Routine, stability, consistency - predictability
During the global lockdown, some kindergartens were open in Latvia and Klaudias was one of them. Despite everything that’s happening around them and to their parents, Klaudia says that she hasn’t seen any changes in children in her group because of one crucial and most important aspect for children feeling safe - a routine that wasn’t broken for them.
Children need their routine to help them predict what’s coming and will happen to them. This creates a feeling of safety and calm. As calm as an emotionally overwhelmed toddler can be.
In Klaudijas groups she teaches the morning routine also to parents so that they can provide similar activities at home and every caregiver uses the same methods. And children are wired to this routine - when they come through the door, they will hang their coat, take off shoes, go wash their hands, have a couple of minutes with their parents and then go to activities they choose. Klaudija tells them beforehand when it will be time for them to go outside, have meals, and bedtime. And it doesn’t change day by day, week by week as all changes are a stress for children - a new boy in the group (it’s also stressful for him), new toys and new activities.

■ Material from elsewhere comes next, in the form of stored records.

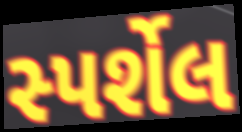
સ્પર્શેલ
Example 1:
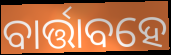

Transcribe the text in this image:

ବାର୍ତ୍ତାବହେ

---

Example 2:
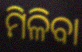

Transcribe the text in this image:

ମିଳିବା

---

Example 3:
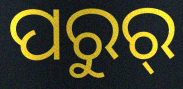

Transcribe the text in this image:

ପରୁର୍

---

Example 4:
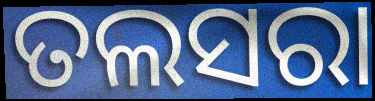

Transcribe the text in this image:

ତଲସରା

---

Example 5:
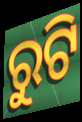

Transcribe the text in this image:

ରୁଟି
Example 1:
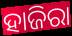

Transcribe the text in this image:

ହାଜିରା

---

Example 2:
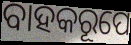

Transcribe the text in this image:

ବାହକରୂପେ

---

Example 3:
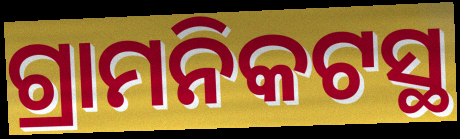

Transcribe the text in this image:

ଗ୍ରାମନିକଟସ୍ଥ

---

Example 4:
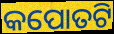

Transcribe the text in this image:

କପୋତଟି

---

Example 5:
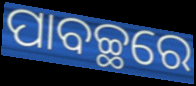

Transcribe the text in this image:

ପାବଚ୍ଛରେ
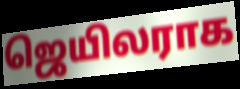
ஜெயிலராக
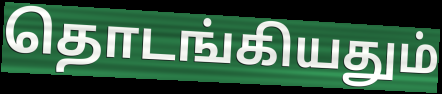
தொடங்கியதும்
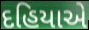
દહિયાએ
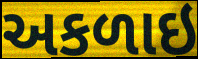
અકળાઇ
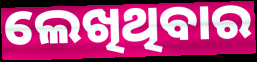
ଲେଖିଥିବାର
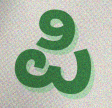
ಪಿ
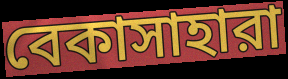
বেকাসাহারা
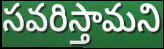
సవరిస్తామని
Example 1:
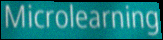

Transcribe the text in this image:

Microlearning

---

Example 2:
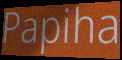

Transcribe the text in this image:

Papiha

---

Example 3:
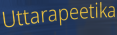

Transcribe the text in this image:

Uttarapeetika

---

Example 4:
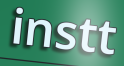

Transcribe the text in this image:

instt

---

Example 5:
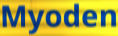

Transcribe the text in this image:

Myoden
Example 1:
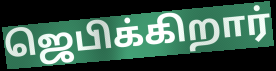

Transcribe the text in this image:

ஜெபிக்கிறார்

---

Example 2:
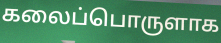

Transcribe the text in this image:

Trust yourself and remember that you already are the best possible parent for your child. The hardest thing to implement for modern parents, as Klaudija mentions, is to trust their gut feeling. We spend so much learning the best ways to develop healthy, smart and successful people, and we see so many different methods to do this. Klaudija says that you have to remember that no matter what you teach your children if you love and respect them, you already are the best parent they could have. And nobody in this world knows your child better than you. If you spend time observing your child and get to know them as much as possible, you will know for yourself what’s best for them.